The story behind the infectious Iko Iko tune

Philstar

May 25, 2021

There is no way that anybody who often visits social media nowadays, has not heard of the Iko Iko song. The version out there is by an entertainer from Papua New Guinea, named Justin Wellington and it features Small Jam. It has gone really big.

Everybody seems to be creating their own dance videos to the perky tune. In fact, there are now one million of those little Tik Tok uploads. Aside from that, it is said that the song gets streamed over 11 million times a day on Spotify and is at present No. 1 in seven markets.

Now, I was sure I had heard Iko Iko before. I was right. It is an oldie. It is the opening song in the movie Rain Man, which I had seen several times. The picture is quite good, really. One of Barry Levinson’s best. It is also one of the very few where Tom Cruise does not seem to be concerned with his camera angles and is not trying to out act the cast. How does one out act Dustin Hoffman anyway?

But back to Iko Iko. The song sets a happy, party mood. It is also very infectious. I initially thought it was Hawaiian. There is this South Seas vibe to the beat and the lyrics, difficult to decipher could have been from some old tribal language in the Pacific.

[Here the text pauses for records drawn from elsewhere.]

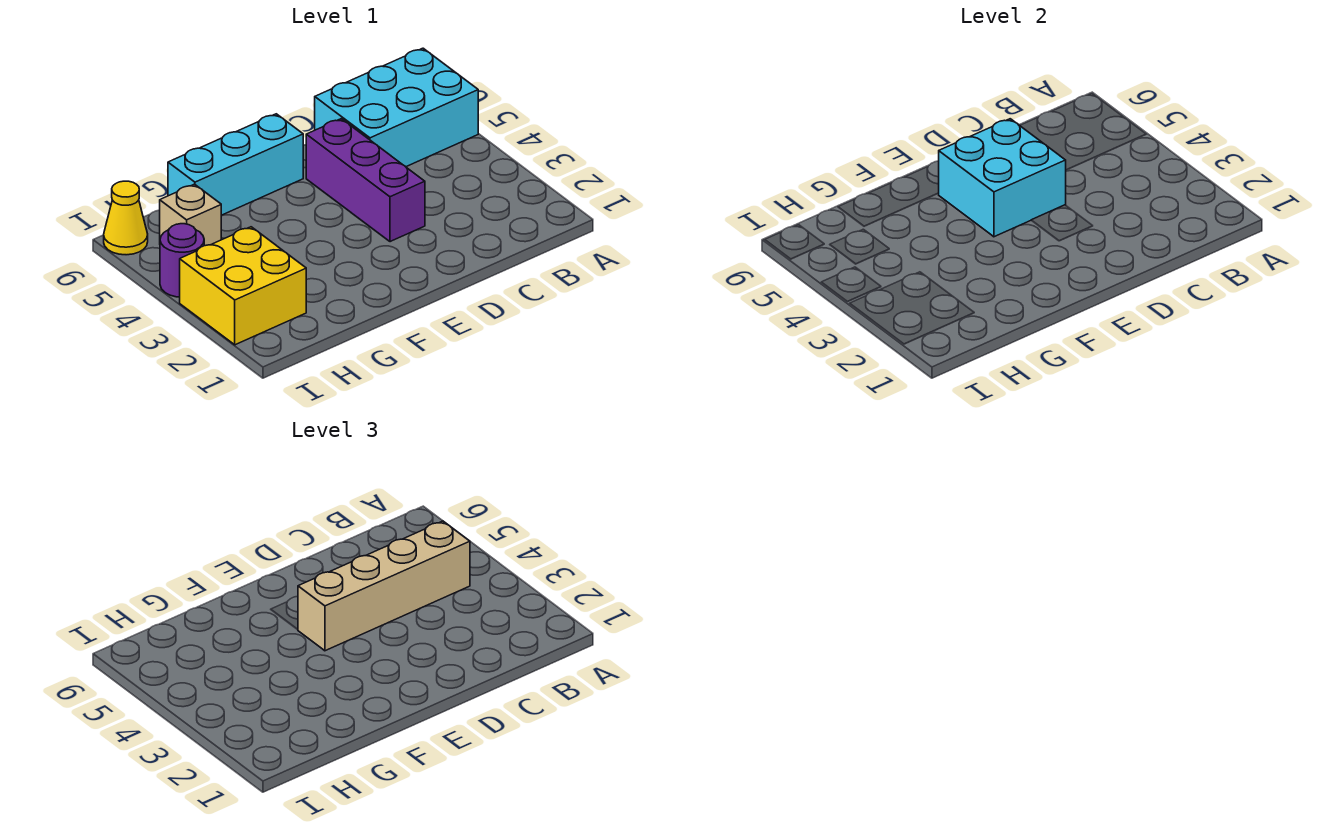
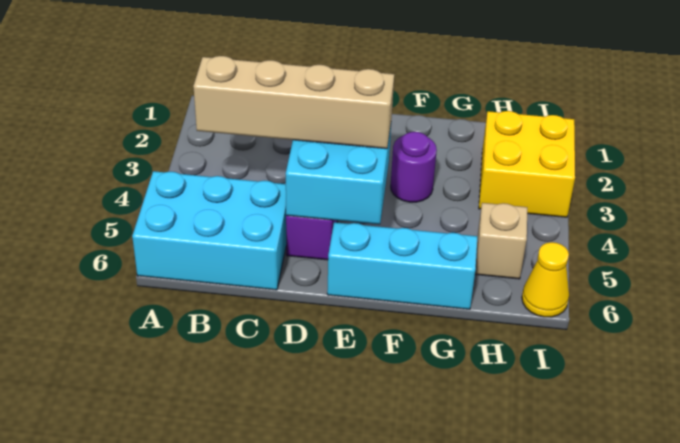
purple round brick I4 level 1 -> purple round brick F3 level 1

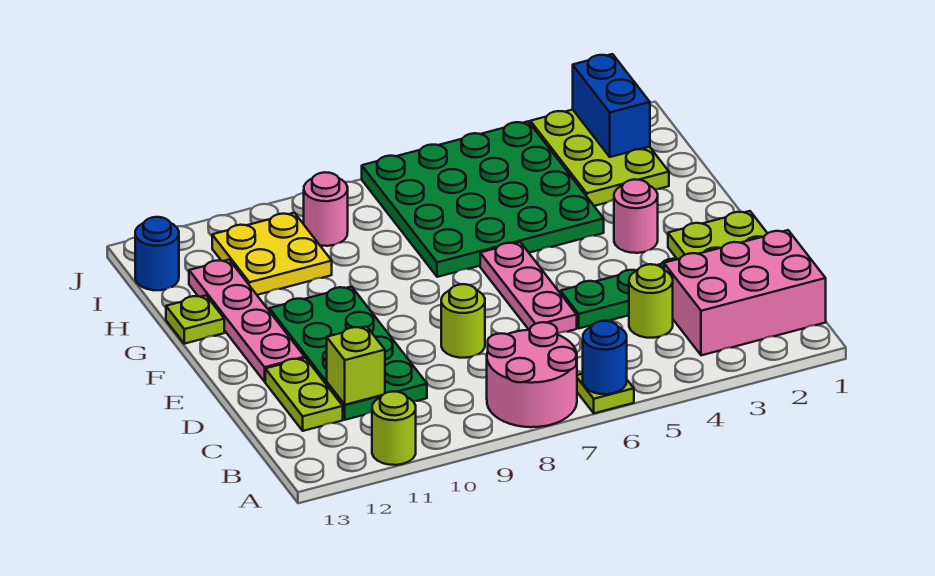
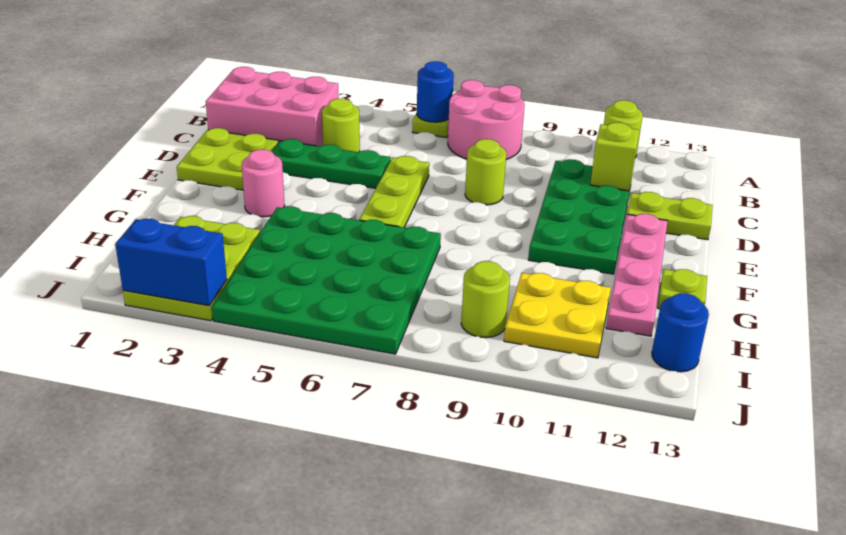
lime plate C12:D12 level 1 -> lime plate D12:D13 level 1
pink plate D6:F6 level 1 -> lime plate D6:F6 level 1
blue brick I2:J2 level 2 -> blue brick J2:J3 level 2
pink round brick I9 level 1 -> lime round brick I9 level 1

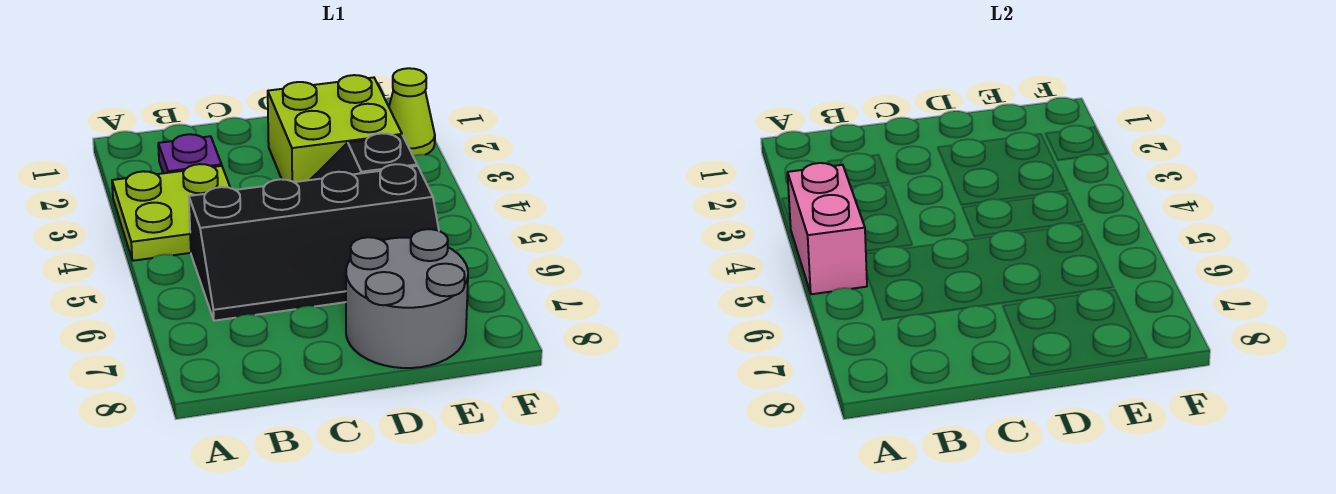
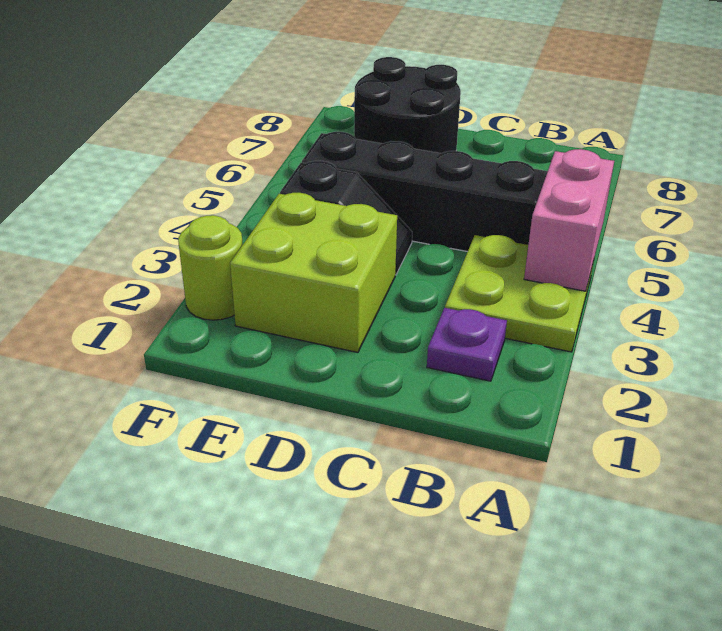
grey round brick D7:E8 level 1 -> black round brick D7:E8 level 1
lime cone F2 level 1 -> lime round brick F2 level 1

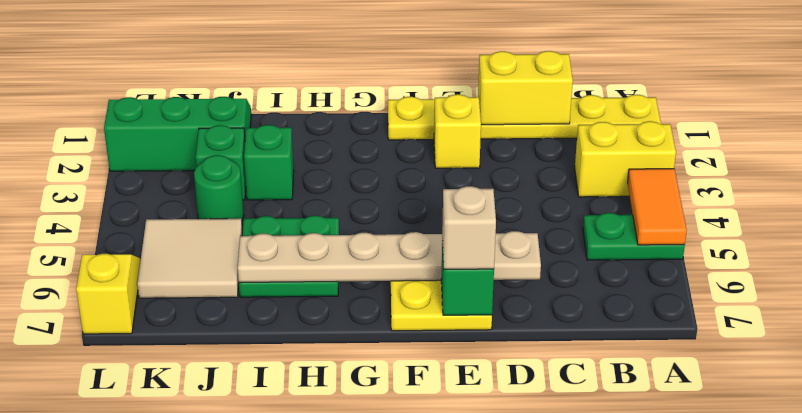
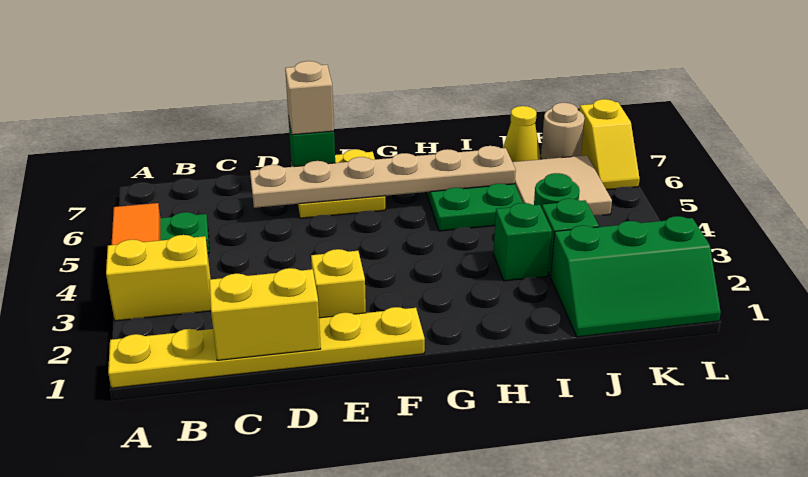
none -> yellow cone J7 level 1
none -> tan round brick K7 level 1

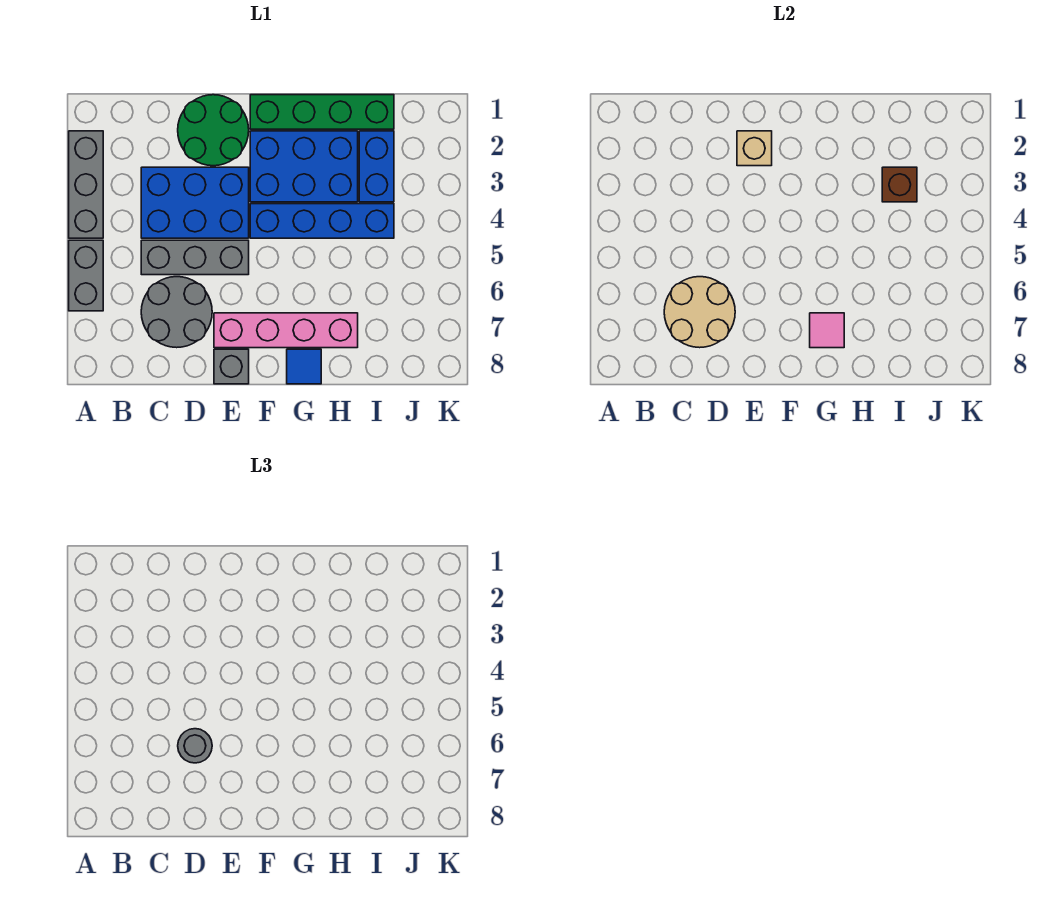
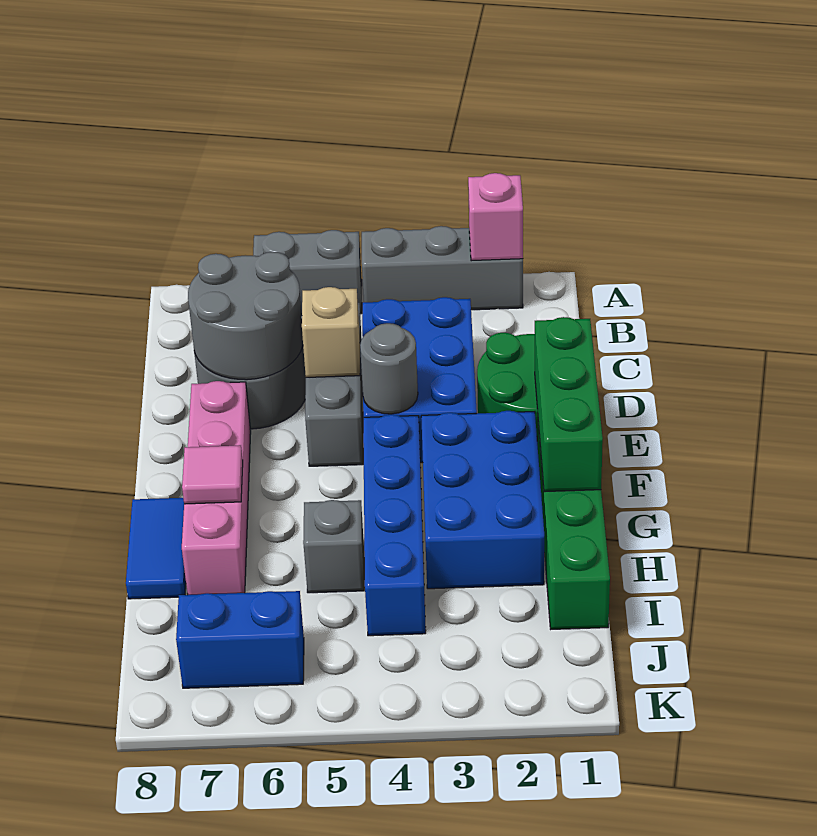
none -> pink brick A2 level 2
tan round brick C6:D7 level 2 -> grey round brick C6:D7 level 2
grey round brick D6 level 3 -> grey round brick E4 level 2
none -> green brick E1:G1 level 2
tan brick E2 level 2 -> tan brick D5 level 2
grey brick E8 level 1 -> grey brick H5 level 1
blue tile G8 level 1 -> blue tile G8:H8 level 1
blue brick I2:I3 level 1 -> blue brick J6:J7 level 1
brown brick I3 level 2 -> none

I was wrong. A trip to Wikipedia told me that Iko Iko is from New Orleans and has, in fact, been used quite a few times in movies with a Louisiana setting. It can be heard in The Big Easy, The Skeleton Key, Knocking on Heaven’s Door, The Hangover, K-9, Mission Impossible 2 and even Alvin and the Chipmunks: The Road Chip, among others.

As for the words, original songwriter James “Sugar Boy” Crawford, who recorded it with his Cane Cutters in 1953, used Creole slang for the song. It tells the story of a street battle between native American Tribes during the annual Mardi Gras Parade.

This pre-Holy Week event has been a major tradition in New Orleans for a very long time. Those who join in spend the whole year looking forward to it and preparing the costumes and gimmicks they will bring out during the parade.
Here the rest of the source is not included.